Although these weaknesses led to changes in KTDA’s management, the government came to its rescue by issuing subsidies and establishing some control measures.

Key role

But by focusing on corrupt and inefficient managers and replacing them, the government ignored the primary factors that ailed the authority.

These are recurrent world recessions that were partly caused by oil crises, the rise in the price of agricultural inputs such as fertilisers, and the poor terms of trade of agricultural commodities including tea.

The problems facing KTDA, therefore, persisted. The advent of the world recession in the late 1980s once more led to a decline in Kenya’s agricultural performance, which also affected the tea sub-sector.

A Working Committee on Government Expenditure in 1982 reiterated poor financial performance. So did inefficient and corrupt management, huge government subsidies and vicious struggles between the authority and government.

The last led to the establishment of the Nyayo Tea Zones in 1986 as President Daniel arap Moi’s counterpoise under the guise of environmental conservation.

More significantly, the establishment of the Nyayo Tea Zones illustrated the intervention of power politics in agriculture, which did not necessarily end with the Moi regime.

One more time, the government focused on secondary rather than primary causes of the problems that faced KTDA and the tea industry.

Because of the key role tea played in the country’s economy, the government readily resorted to subsidising the ailing KTDA before it was forced by the World Bank and donor countries’ conditionalities under Structural Adjustment Programs (SAPs) to privatise it.

The Kenya government implemented SAPs through its Sessional Paper No. 1 of 1986 on Economic Management for Renewed Growth.

This drastically reduced subsidies to KTDA and other parastatals. The little funds that were available and the earnings from tea exports kept the authority alive through the 1990s without the government privatising it at the time.

In July 2000, however, the policy of privatisation was intensified in the tea industry with the establishment of the Kenya Tea Development Agency.  

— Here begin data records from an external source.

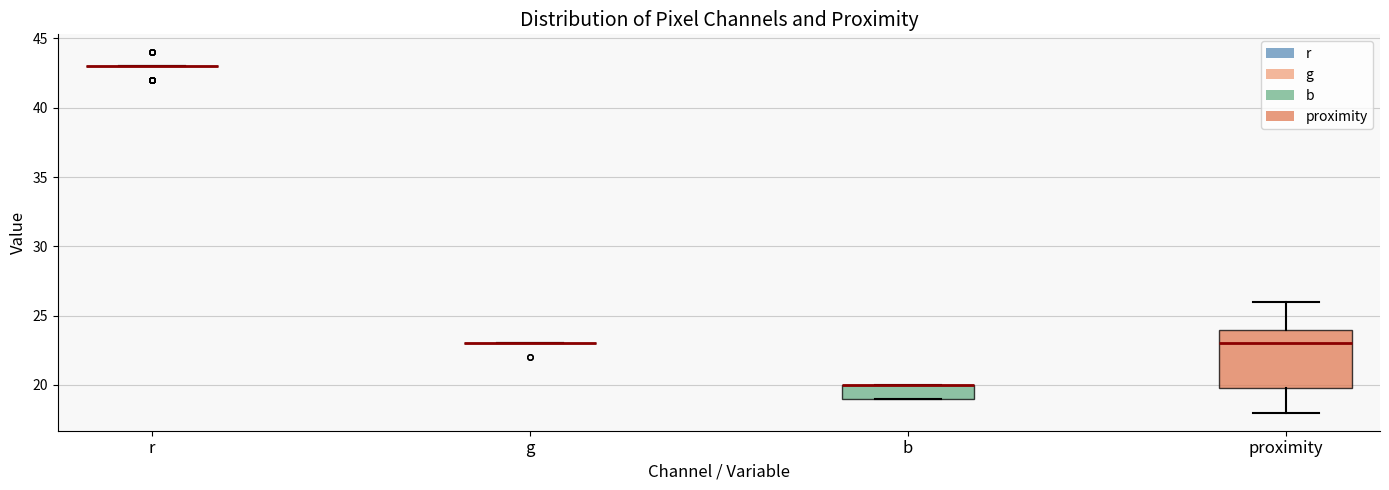

Comparing the boxes themselves (not the whiskers), which one is the tallest?

proximity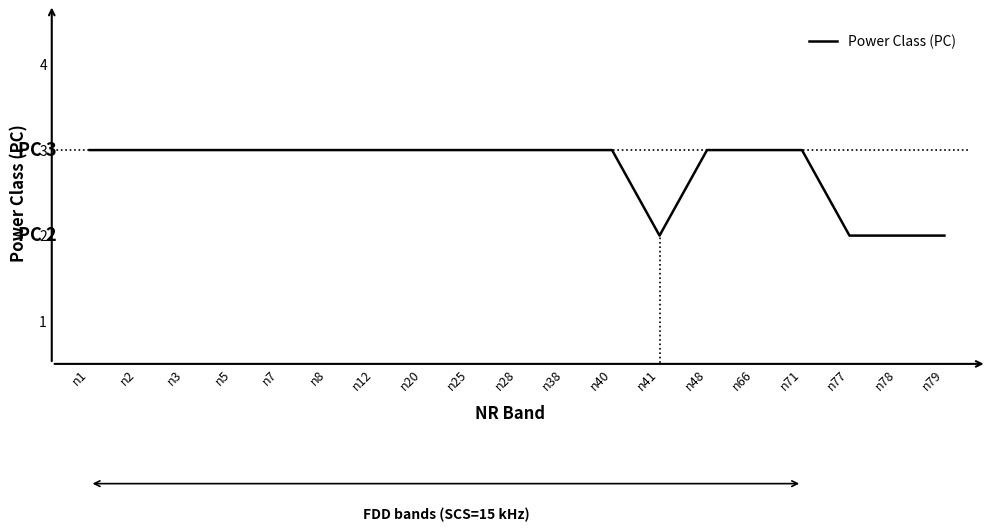

Rank the categories by value from highest to lowest.

n1, n2, n3, n5, n7, n8, n12, n20, n25, n28, n38, n40, n48, n66, n71, n41, n77, n78, n79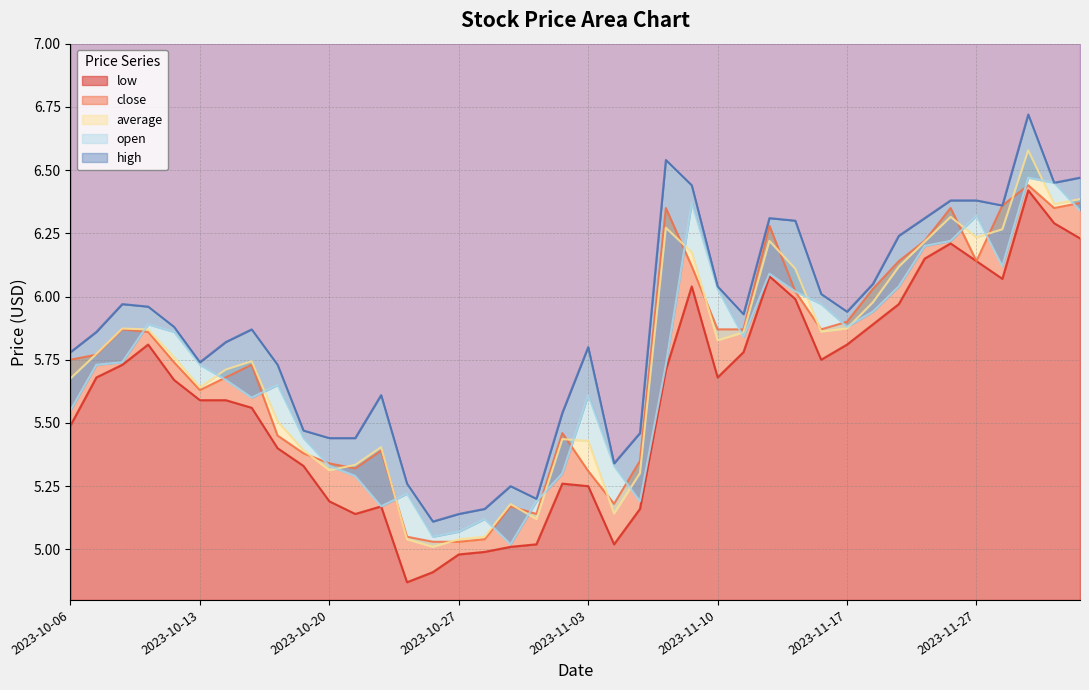

Reading right to left, what are all the values shown in this chart?

open: 2023-12-01=6.3	2023-11-30=6.5	2023-11-29=6.5	2023-11-28=6.1	2023-11-27=6.3	2023-11-24=6.2	2023-11-22=6.2	2023-11-21=6.0	2023-11-20=5.9	2023-11-17=5.9	2023-11-16=6.0	2023-11-15=6.0	2023-11-14=6.1	2023-11-13=5.8	2023-11-10=6.0	2023-11-09=6.4	2023-11-08=5.7	2023-11-07=5.2	2023-11-06=5.3	2023-11-03=5.6	2023-11-02=5.3	2023-11-01=5.2	2023-10-31=5.0	2023-10-30=5.1	2023-10-27=5.1	2023-10-26=5.0	2023-10-25=5.2	2023-10-24=5.2	2023-10-23=5.3	2023-10-20=5.3	2023-10-19=5.4	2023-10-18=5.7	2023-10-17=5.6	2023-10-16=5.7	2023-10-13=5.7	2023-10-12=5.9	2023-10-11=5.9	2023-10-10=5.7	2023-10-09=5.7	2023-10-06=5.5
high: 2023-12-01=6.5	2023-11-30=6.5	2023-11-29=6.7	2023-11-28=6.4	2023-11-27=6.4	2023-11-24=6.4	2023-11-22=6.3	2023-11-21=6.2	2023-11-20=6.0	2023-11-17=5.9	2023-11-16=6.0	2023-11-15=6.3	2023-11-14=6.3	2023-11-13=5.9	2023-11-10=6.0	2023-11-09=6.4	2023-11-08=6.5	2023-11-07=5.5	2023-11-06=5.3	2023-11-03=5.8	2023-11-02=5.5	2023-11-01=5.2	2023-10-31=5.2	2023-10-30=5.2	2023-10-27=5.1	2023-10-26=5.1	2023-10-25=5.3	2023-10-24=5.6	2023-10-23=5.4	2023-10-20=5.4	2023-10-19=5.5	2023-10-18=5.7	2023-10-17=5.9	2023-10-16=5.8	2023-10-13=5.7	2023-10-12=5.9	2023-10-11=6.0	2023-10-10=6.0	2023-10-09=5.9	2023-10-06=5.8
average: 2023-12-01=6.4	2023-11-30=6.4	2023-11-29=6.6	2023-11-28=6.3	2023-11-27=6.2	2023-11-24=6.3	2023-11-22=6.2	2023-11-21=6.1	2023-11-20=6.0	2023-11-17=5.9	2023-11-16=5.9	2023-11-15=6.1	2023-11-14=6.2	2023-11-13=5.9	2023-11-10=5.8	2023-11-09=6.2	2023-11-08=6.3	2023-11-07=5.3	2023-11-06=5.1	2023-11-03=5.4	2023-11-02=5.4	2023-11-01=5.1	2023-10-31=5.2	2023-10-30=5.0	2023-10-27=5.0	2023-10-26=5.0	2023-10-25=5.0	2023-10-24=5.4	2023-10-23=5.3	2023-10-20=5.3	2023-10-19=5.4	2023-10-18=5.5	2023-10-17=5.7	2023-10-16=5.7	2023-10-13=5.6	2023-10-12=5.8	2023-10-11=5.9	2023-10-10=5.9	2023-10-09=5.8	2023-10-06=5.7
close: 2023-12-01=6.4	2023-11-30=6.3	2023-11-29=6.4	2023-11-28=6.4	2023-11-27=6.1	2023-11-24=6.3	2023-11-22=6.2	2023-11-21=6.1	2023-11-20=6.0	2023-11-17=5.9	2023-11-16=5.9	2023-11-15=6.0	2023-11-14=6.3	2023-11-13=5.9	2023-11-10=5.9	2023-11-09=6.1	2023-11-08=6.3	2023-11-07=5.3	2023-11-06=5.2	2023-11-03=5.3	2023-11-02=5.5	2023-11-01=5.1	2023-10-31=5.2	2023-10-30=5.0	2023-10-27=5.0	2023-10-26=5.0	2023-10-25=5.0	2023-10-24=5.4	2023-10-23=5.3	2023-10-20=5.3	2023-10-19=5.4	2023-10-18=5.5	2023-10-17=5.7	2023-10-16=5.7	2023-10-13=5.6	2023-10-12=5.7	2023-10-11=5.9	2023-10-10=5.9	2023-10-09=5.8	2023-10-06=5.8
low: 2023-12-01=6.2	2023-11-30=6.3	2023-11-29=6.4	2023-11-28=6.1	2023-11-27=6.1	2023-11-24=6.2	2023-11-22=6.2	2023-11-21=6.0	2023-11-20=5.9	2023-11-17=5.8	2023-11-16=5.8	2023-11-15=6.0	2023-11-14=6.1	2023-11-13=5.8	2023-11-10=5.7	2023-11-09=6.0	2023-11-08=5.7	2023-11-07=5.2	2023-11-06=5.0	2023-11-03=5.2	2023-11-02=5.3	2023-11-01=5.0	2023-10-31=5.0	2023-10-30=5.0	2023-10-27=5.0	2023-10-26=4.9	2023-10-25=4.9	2023-10-24=5.2	2023-10-23=5.1	2023-10-20=5.2	2023-10-19=5.3	2023-10-18=5.4	2023-10-17=5.6	2023-10-16=5.6	2023-10-13=5.6	2023-10-12=5.7	2023-10-11=5.8	2023-10-10=5.7	2023-10-09=5.7	2023-10-06=5.5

The agency arrogated to itself a very wide range of responsibilities that include managing smallholder tea cultivation; collecting, weighing, handling and paying tea growers for deliveries; manufacturing green tea leaf into tea, marketing the manufactured tea; providing the requisite financial, managerial and technical and other infrastructure and all many other support services.

Solve the problems

The agency has achieved a lot but also faced a number of challenges over the last twenty years.

To discharge the multitude of responsibilities to over half a million smallholders and over 50 tea factories spread across the country, the agency established many units and subsidiary companies.

They performed the following roles: packaging, warehousing, insurance, property management, power generation, and fabrication of machinery.

Its positive achievements include the establishment of many more efficiently run tea farms, successful sale of tea to traditional and new destinations and diversification of types of tea.

Challenges cropped up, including irregular, fraudulent and occasionally violent elections of its directors; illegal awards of contracts to directors for the supply of a variety of items, financial problems leading to delays in paying smallholders and poor marketing including faulty tea auctions at Mombasa. 

In the words of CS Peter Munya, the agency’s marketing system is “characterised by lack of transparency, accountability and competition and is prone to manipulation, capture, insider trading and cartelisation by value chain players”.

In April, the government promulgated the Crops (Tea Industry) Regulations to solve these problems. It intends to do this through regulating and controlling activities that have hitherto been performed by the agency. The results of these control mechanisms remain to be seen.

Equally important is whether the State intervention adequately reconciles the interest of all the stakeholders in the tea industry.  Has the state been an impartial arbiter in the whole saga? Time will tell.